Stage 1 – initial order placement: The system creates a new DCA cycle and calculates the price of each safety order from the price of the initial order (25,000 USDT), according to the predefined price step (2%) set by the user, for instance, 24,500 USDT, 23,750 USDT, etc. The system will also calculate the take profit (TP) price from the initial order, for instance, 26,250 USDT, which will be the TP order of the DCA bot.

BTC price (USDT)

Price step (%) / TP target %

Average price / Profit (USDT)

$25,000

-- (Initial order)

$25,000

$24,500

-2% (Safety order #1)

$24,750

$23,750

-4% (Safety order #2)

$24,166.67

$26,250

+5% (Take Profit target)

$26,250 - $24,166.67 = $2,083.33

Stage 2 – bot operation: The bot initially buys one BTC position at 25,000 USDT. If the price of BTC drops 2% to 24,500 USDT, the bot will automatically buy another at this lower price point, bringing the average entry price of the two positions to 24,750 USDT. If the price drops an additional 4% to 23,750 USDT, the bot will buy another position, bringing the average entry price of the three positions to 24,166.67 USDT.

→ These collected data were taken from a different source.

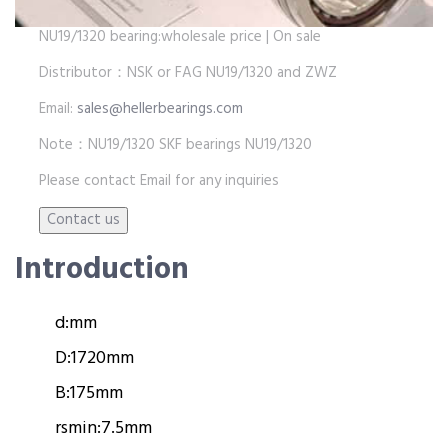
NU19/1320 bearing:wholesale price | On sale
Distributor：NSK or FAG NU19/1320 and ZWZ
Email:
sales@hellerbearings.com
Note：NU19/1320 SKF bearings NU19/1320
Please contact Email for any inquiries
Introduction
d:
mm
D:
1720mm
B:
175mm
rsmin:
7.5mm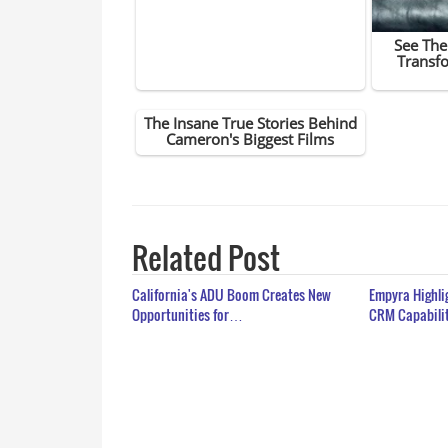
Related Post
California's ADU Boom Creates New
Empyra Highli
Opportunities for…
CRM Capabili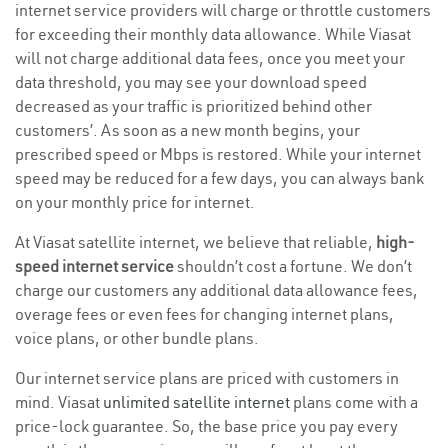
internet service providers will charge or throttle customers
for exceeding their monthly data allowance. While Viasat
will not charge additional data fees, once you meet your
data threshold, you may see your download speed
decreased as your traffic is prioritized behind other
customers’. As soon as a new month begins, your
prescribed speed or Mbps is restored. While your internet
speed may be reduced for a few days, you can always bank
on your monthly price for internet.
At Viasat satellite internet, we believe that reliable,
high-
speed internet service
shouldn’t cost a fortune. We don’t
charge our customers any additional data allowance fees,
overage fees or even fees for changing internet plans,
voice plans, or other bundle plans.
Our internet service plans are priced with customers in
mind. Viasat
unlimited satellite internet
plans come with a
price-lock guarantee. So, the base price you pay every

Now, if the price of BTC bounces back to 25,375 USDT and reaches your 5% take-profit order, the bot will sell all three positions for a profit and then start a new cycle.

Risk reminder and notes

  1. Risks related to market condition: Using this strategy, the amount spent on trading can increase rapidly and reach a high value after just a few transactions. This is exacerbated if the price of an asset continues to fall for a prolonged period of time. If a trader continues to double their trades, the probability of loss is infinite. If a trader runs out of funds and exits the trade while using the strategy, the losses faced can be quite high. In addition, the risk-to-reward ratio may not be reasonable for every trader. While using the strategy, higher amounts are spent with every loss until a win, and the final result may only be to break even. Further, if an asset continues to fall in value, there is a chance it could fall to zero, in which case the entire value of the trader's holdings would be lost. It is important to be aware of the risks involved and to have a solid risk management plan in place. For example, it is important to set up stop-loss orders to limit potential losses.